> _What you have to do_:
Copy every line of text in the data below with no changes, and leave the pictures out of your answer.

> _Records for the exercise_:
== Segment start ==
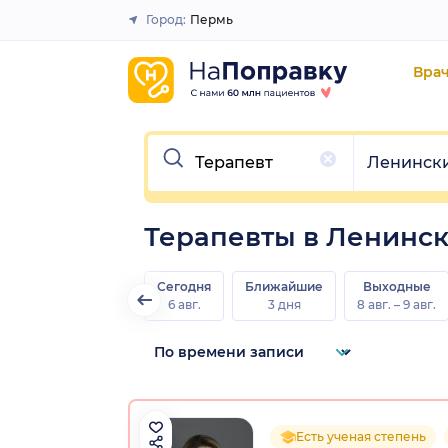
Город:
Пермь
Закрыть
Вра
Очистить
Очистить
Ленинск
Терапевты в Ленинс
Сегодня
Ближайшие
Выходные
6 авг.
3 дня
8 авг. – 9 авг.
Есть ученая степень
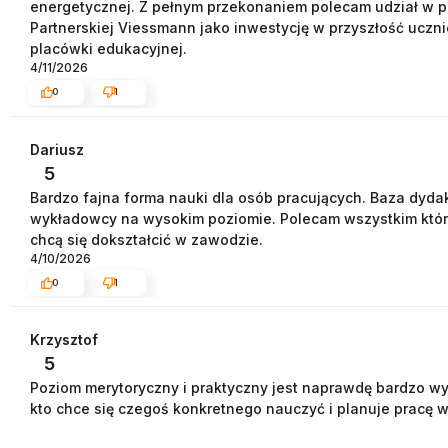
energetycznej. Z pełnym przekonaniem polecam udział w p
Partnerskiej Viessmann jako inwestycję w przyszłość uczn
placówki edukacyjnej.
4/11/2026
0
1
Dariusz
5
Bardzo fajna forma nauki dla osób pracujących. Baza dydak
wykładowcy na wysokim poziomie. Polecam wszystkim którz
chcą się dokształcić w zawodzie.
4/10/2026
0
1
Krzysztof
5
Poziom merytoryczny i praktyczny jest naprawdę bardzo w
kto chce się czegoś konkretnego nauczyć i planuje pracę w
zdecydowanie polecam tę szkołę. Osobom, które nie do ko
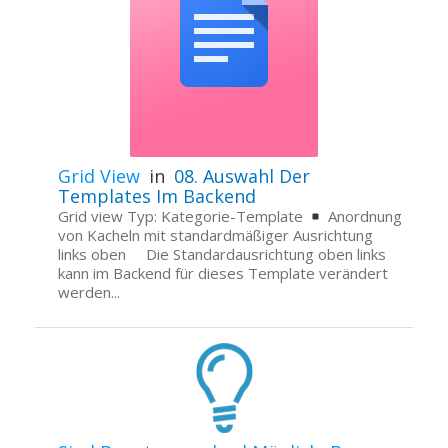
Grid View
in
08. Auswahl Der
Templates Im Backend
Grid view Typ: Kategorie-Template
Anordnung
von Kacheln mit standardmäßiger Ausrichtung
links oben Die Standardausrichtung oben links
kann im Backend für dieses Template verändert
werden...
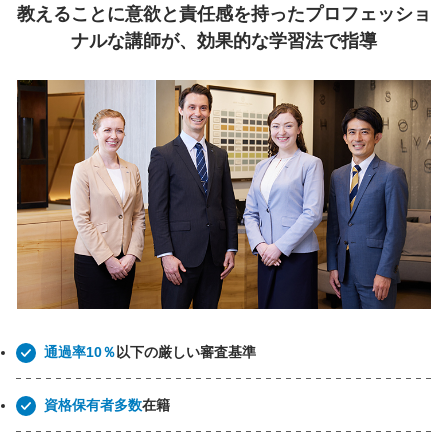
教えることに意欲と責任感を持ったプロフェッショ
ナルな講師が、効果的な学習法で指導
通過率10％
以下の厳しい審査基準
資格保有者多数
在籍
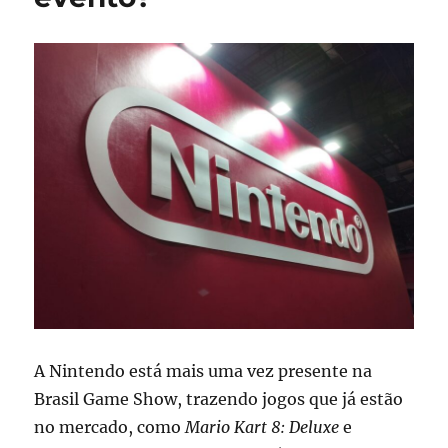
A Nintendo está mais uma vez presente na
Brasil Game Show, trazendo jogos que já estão
no mercado, como
Mario Kart 8: Deluxe
e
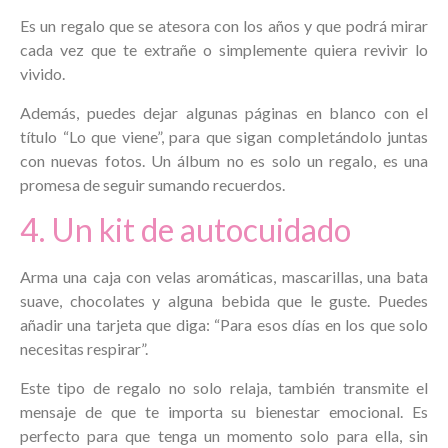
Es un regalo que se atesora con los años y que podrá mirar
cada vez que te extrañe o simplemente quiera revivir lo
vivido.
Además, puedes dejar algunas páginas en blanco con el
título “Lo que viene”, para que sigan completándolo juntas
con nuevas fotos. Un álbum no es solo un regalo, es una
promesa de seguir sumando recuerdos.
4. Un kit de autocuidado
Arma una caja con velas aromáticas, mascarillas, una bata
suave, chocolates y alguna bebida que le guste. Puedes
añadir una tarjeta que diga: “Para esos días en los que solo
necesitas respirar”.
Este tipo de regalo no solo relaja, también transmite el
mensaje de que te importa su bienestar emocional. Es
perfecto para que tenga un momento solo para ella, sin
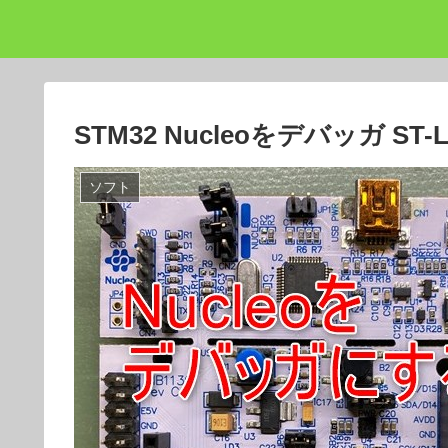
STM32 Nucleoをデバッガ ST
ソフト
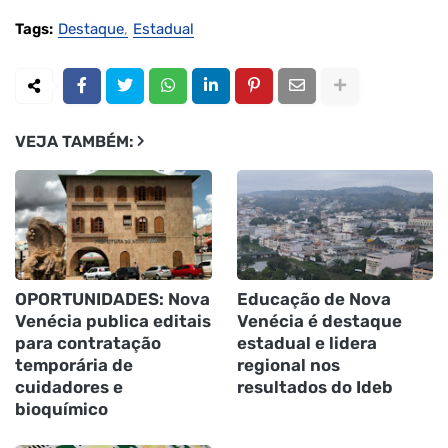
Tags:
Destaque
Estadual
VEJA TAMBÉM:
OPORTUNIDADES: Nova
Educação de Nova
Venécia publica editais
Venécia é destaque
para contratação
estadual e lidera
temporária de
regional nos
cuidadores e
resultados do Ideb
bioquímico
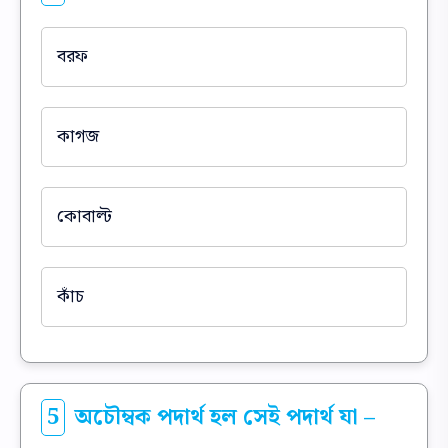
বরফ
কাগজ
কোবাল্ট
কাঁচ
5
অচৌম্বক পদার্থ হল সেই পদার্থ যা –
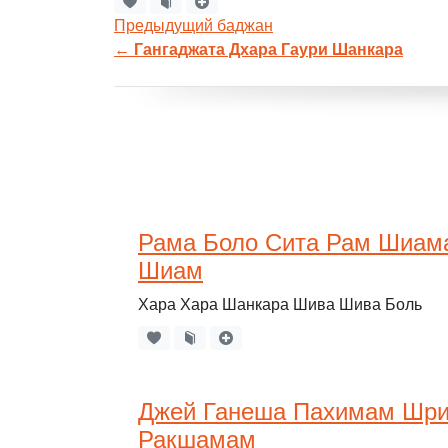
Предыдущий баджан
←
Гангаджата Дхара Гаури Шанкара
Рама Боло Сита Рам Шиам
Шиам
Хара Хара Шанкара Шива Шива Боль
Джей Ганеша Пахимам Шри
Ракшамам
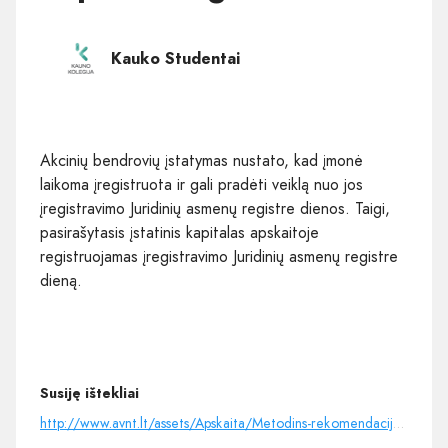
Kauko Studentai
Akcinių bendrovių įstatymas nustato, kad įmonė
laikoma įregistruota ir gali pradėti veiklą nuo jos
įregistravimo Juridinių asmenų registre dienos. Taigi,
pasirašytasis įstatinis kapitalas apskaitoje
registruojamas įregistravimo Juridinių asmenų registre
dieną.
Susiję ištekliai
http://www.avnt.lt/assets/Apskaita/Metodins-rekomendacijos-2020/8-VAS-MR.pdf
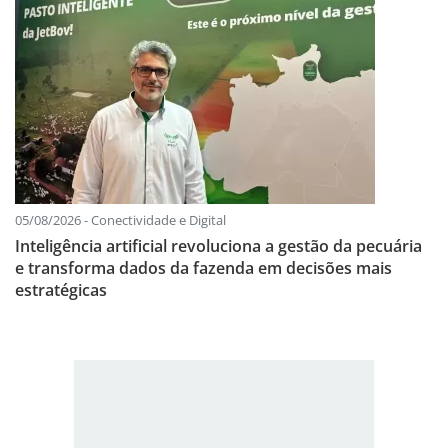
05/08/2026 - Conectividade e Digital
Inteligência artificial revoluciona a gestão da pecuária
e transforma dados da fazenda em decisões mais
estratégicas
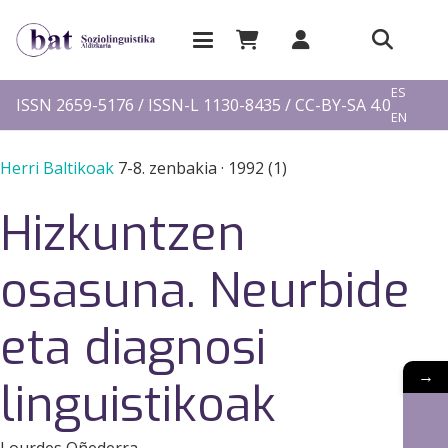
EU
ES
ISSN 2659-5176 / ISSN-L 1130-8435 / CC-BY-SA 4.0
EN
FR
Herri Baltikoak
7-8. zenbakia
·
1992 (1)
Hizkuntzen
osasuna. Neurbide
eta diagnosi
→
linguistikoak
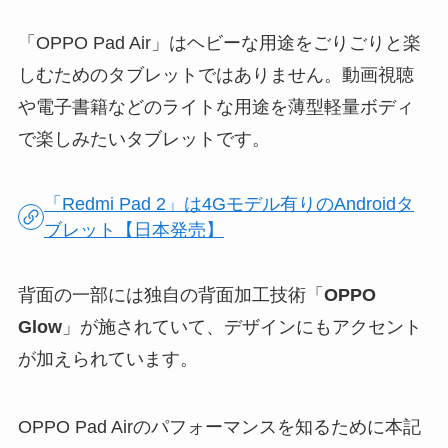
「OPPO Pad Air」はヘビーな用途をごりごりと楽
しむためのタブレットではありません。動画視聴
や電子書籍などのライトな用途を薄型軽量ボディ
で楽しみたいタブレットです。
「Redmi Pad 2」は4Gモデル有りのAndroidタ
ブレット【日本発売】
背面の一部には独自の背面加工技術「
OPPO
Glow
」が施されていて、デザインにもアクセント
が加えられています。
OPPO Pad Airのパフォーマンスを知るために本記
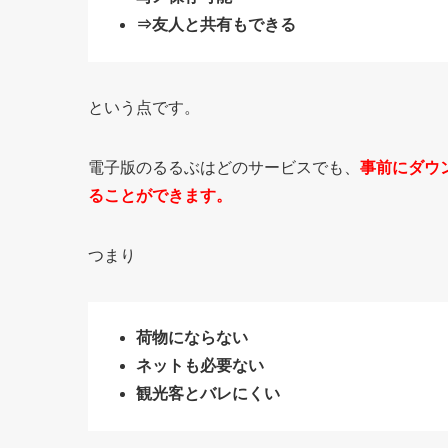
⇒友人と共有もできる
という点です。
電子版のるるぶはどのサービスでも、
事前にダウ
ることができます。
つまり
荷物にならない
ネットも必要ない
観光客とバレにくい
== Segment end ==
> _Output_:
Город:
Пермь
Закрыть
Вра
Очистить
Очистить
Ленинск
Терапевты в Ленинс
Сегодня
Ближайшие
Выходные
6 авг.
3 дня
8 авг. – 9 авг.
Есть ученая степень
energetycznej. Z pełnym przekonaniem polecam udział w p
Partnerskiej Viessmann jako inwestycję w przyszłość uczn
placówki edukacyjnej.
4/11/2026
0
1
Dariusz
5
Bardzo fajna forma nauki dla osób pracujących. Baza dydak
wykładowcy na wysokim poziomie. Polecam wszystkim którz
chcą się dokształcić w zawodzie.
4/10/2026
0
1
Krzysztof
5
Poziom merytoryczny i praktyczny jest naprawdę bardzo w
kto chce się czegoś konkretnego nauczyć i planuje pracę w
zdecydowanie polecam tę szkołę. Osobom, które nie do ko
Grid View
in
08. Auswahl Der
Templates Im Backend
Grid view Typ: Kategorie-Template
Anordnung
von Kacheln mit standardmäßiger Ausrichtung
links oben Die Standardausrichtung oben links
kann im Backend für dieses Template verändert
werden...
教えることに意欲と責任感を持ったプロフェッショ
ナルな講師が、効果的な学習法で指導
通過率10％
以下の厳しい審査基準
資格保有者多数
在籍
A Nintendo está mais uma vez presente na
Brasil Game Show, trazendo jogos que já estão
no mercado, como
Mario Kart 8: Deluxe
e
Es un regalo que se atesora con los años y que podrá mirar
cada vez que te extrañe o simplemente quiera revivir lo
vivido.
Además, puedes dejar algunas páginas en blanco con el
título “Lo que viene”, para que sigan completándolo juntas
con nuevas fotos. Un álbum no es solo un regalo, es una
promesa de seguir sumando recuerdos.
4. Un kit de autocuidado
Arma una caja con velas aromáticas, mascarillas, una bata
suave, chocolates y alguna bebida que le guste. Puedes
añadir una tarjeta que diga: “Para esos días en los que solo
necesitas respirar”.
Este tipo de regalo no solo relaja, también transmite el
mensaje de que te importa su bienestar emocional. Es
perfecto para que tenga un momento solo para ella, sin
STM32 Nucleoをデバッガ ST
ソフト
Tags:
Destaque
Estadual
VEJA TAMBÉM:
OPORTUNIDADES: Nova
Educação de Nova
Venécia publica editais
Venécia é destaque
para contratação
estadual e lidera
temporária de
regional nos
cuidadores e
resultados do Ideb
bioquímico
বরফ
কাগজ
কোবাল্ট
কাঁচ
5
অচৌম্বক পদার্থ হল সেই পদার্থ যা –
Предыдущий баджан
←
Гангаджата Дхара Гаури Шанкара
Рама Боло Сита Рам Шиам
Шиам
Хара Хара Шанкара Шива Шива Боль
Джей Ганеша Пахимам Шри
Ракшамам
Kauko Studentai
Akcinių bendrovių įstatymas nustato, kad įmonė
laikoma įregistruota ir gali pradėti veiklą nuo jos
įregistravimo Juridinių asmenų registre dienos. Taigi,
pasirašytasis įstatinis kapitalas apskaitoje
registruojamas įregistravimo Juridinių asmenų registre
dieną.
Susiję ištekliai
http://www.avnt.lt/assets/Apskaita/Metodins-rekomendacijos-2020/8-VAS-MR.pdf
05/08/2026 - Conectividade e Digital
Inteligência artificial revoluciona a gestão da pecuária
e transforma dados da fazenda em decisões mais
estratégicas
EU
ES
ISSN 2659-5176 / ISSN-L 1130-8435 / CC-BY-SA 4.0
EN
FR
Herri Baltikoak
7-8. zenbakia
·
1992 (1)
Hizkuntzen
osasuna. Neurbide
eta diagnosi
→
linguistikoak
「OPPO Pad Air」はヘビーな用途をごりごりと楽
しむためのタブレットではありません。動画視聴
や電子書籍などのライトな用途を薄型軽量ボディ
で楽しみたいタブレットです。
「Redmi Pad 2」は4Gモデル有りのAndroidタ
ブレット【日本発売】
背面の一部には独自の背面加工技術「
OPPO
Glow
」が施されていて、デザインにもアクセント
が加えられています。
OPPO Pad Airのパフォーマンスを知るために本記
⇒友人と共有もできる
という点です。
電子版のるるぶはどのサービスでも、
事前にダウ
ることができます。
つまり
荷物にならない
ネットも必要ない
観光客とバレにくい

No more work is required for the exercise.